Question: I just need to make sure of something, you clean the cache here
rm -f ~/ncbi/public/sra/SRR14575325*even though you did not download the file before, just in case? Does it really affect the downloading time significantly?
It is generally a good idea to clean the cache from time to time. Often, we are using a large partition with much larger space/quota to download data for analysis, but with the default setting, the cached files end up in our home directories anyway and clutter it up. Either you configure the toolkit to use a different directory, or check regularly.

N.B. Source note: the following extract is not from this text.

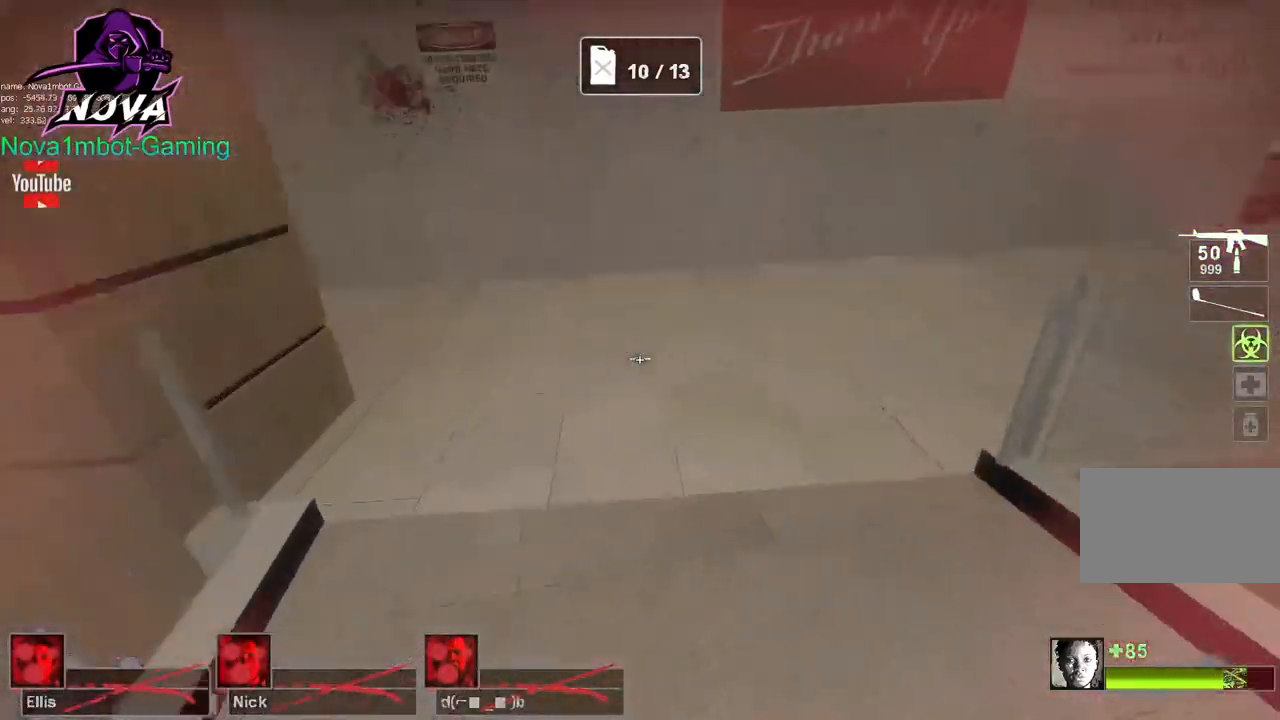
{"keys": ["d"], "mouse": ["left"], "events": [[150, "space", "up"]]}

Quick questions: Is it possible that if you are downloading +10 gigabytes of RNA-seq data from the NCBI SRA archive using "fastq-dump" or "fasterq-dump", over a wifi connection, that you can possibly not acquire the total data? Is there a command line to check the integrity of the data? If we previously downloaded the same data, is it a smart move to clean the cache after we deleted those files?
WiFi connection for that much of data sounds like a bad idea but if you have great upstream connectivity (e.g. fiber) and a new WiFi6 then it may be ok .. as long as you are patient.
vdb-validateprogram included in
sratoolkitwill allow you to validate the downloaded data.